Stanislav Gross  (Foto: CTK)
Premierminister Gross will die Verschnaufpause offensichtlich nutzen: Wochenlang waren seine Immobiliengeschäfte und die seiner Frau im Mittelpunkt des Interesses gestanden und hatten eine schwere Regierungskrise heraufbeschworen. Erst nach dem Parteitag seiner Sozialdemokraten, der am Osterwochenende im mährischen Brno (Brünn) über die Bühne geht und auf dem inhaltliche und personelle Weichenstellungen erwartet werden, wollen die christdemokratischen Koalitionspartner nun über ihren Verbleib in der Regierung entscheiden. Verständlich also, dass Gross einstweilen endlich wieder sachpolitische Themen aufgreifen will. Ein Gesellschaftsvertrag muss her, so Gross:

"Wir wollen darin die politischen Prioritäten der Regierung auf einige Schlüsselbereiche konzentrieren. Ich sehe hier momentan acht Bereiche, in denen wir Reformen noch in dieser Legislaturperiode zu Ende bringen sollten", sagte Gross am Sonntag in einer Diskussionssendung des Tschechischen Fernsehens.

Diese Prioritäten seien: Die Rentenreform, die Vorbereitungen auf die Einführung des Euro, Reformen im Gesundheitswesen, die Ratifizierung der EU-Verfassung, der Kampf gegen die Arbeitslosigkeit, mehr Transparenz, ein gerechteres Sozialsystem und die Entwicklung der Wirtschaft.

Seine Kontrahentin in der TV-Debatte, die stellvertretende Vorsitzende der oppositionellen Demokratischen Bürgerpartei (ODS), Miroslava Nemcová, ließ - wenig überraschend - kein Gutes Haar an der Initiative des Regierungschefs:

"Mir ist nicht ganz klar, was das soll. Wenn Ihr Programm weiterhin aufrecht ist, und Sie nur einige Prioritäten benennen, die darin ohnehin bereits enthalten waren, dann ist eine bombastische Bezeichnung wie Gesellschaftsvertrag nicht nötig. Für mich ist das nichts anderes als ein Trick, mit dem die Menschen für dumm verkauft werden."

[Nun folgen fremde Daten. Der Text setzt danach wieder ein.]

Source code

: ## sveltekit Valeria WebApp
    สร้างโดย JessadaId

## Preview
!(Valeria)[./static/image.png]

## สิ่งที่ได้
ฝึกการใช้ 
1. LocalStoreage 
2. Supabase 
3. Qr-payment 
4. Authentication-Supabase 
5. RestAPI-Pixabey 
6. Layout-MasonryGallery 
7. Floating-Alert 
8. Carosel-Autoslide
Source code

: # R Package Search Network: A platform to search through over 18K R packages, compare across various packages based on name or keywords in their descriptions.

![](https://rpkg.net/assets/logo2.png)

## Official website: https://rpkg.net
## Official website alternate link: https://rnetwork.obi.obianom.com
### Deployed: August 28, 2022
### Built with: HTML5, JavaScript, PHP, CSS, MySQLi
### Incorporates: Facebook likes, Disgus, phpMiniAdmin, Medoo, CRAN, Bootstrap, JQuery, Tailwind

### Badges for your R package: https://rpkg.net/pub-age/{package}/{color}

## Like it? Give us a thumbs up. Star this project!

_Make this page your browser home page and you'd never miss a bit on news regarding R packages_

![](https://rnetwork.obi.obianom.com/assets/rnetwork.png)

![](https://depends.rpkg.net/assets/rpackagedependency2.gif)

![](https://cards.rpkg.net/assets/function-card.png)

Ähnliche Reaktionen kamen von Miroslav Kalousek, dem Vorsitzenden der christdemokratischen Regierungspartner von Gross: Die Koalitionskrise sei im Zusammenhang mit undurchsichtigen Geschäften der Familie Gross entstanden, ein "Gesellschaftsvertrag" ändere daran gar nichts.

Gross wollte mit seinem Themenkatalog gewiss staatsmännisches Verantwortungsbewusstsein demonstrieren. Aber er hat Kalousek damit auch ein Forum gegeben, um mit anderen Worten das zu wiederholen, was er schon seit Wochen sagt: Nämlich, dass er Gross als Premierminister nicht mehr akzeptieren will.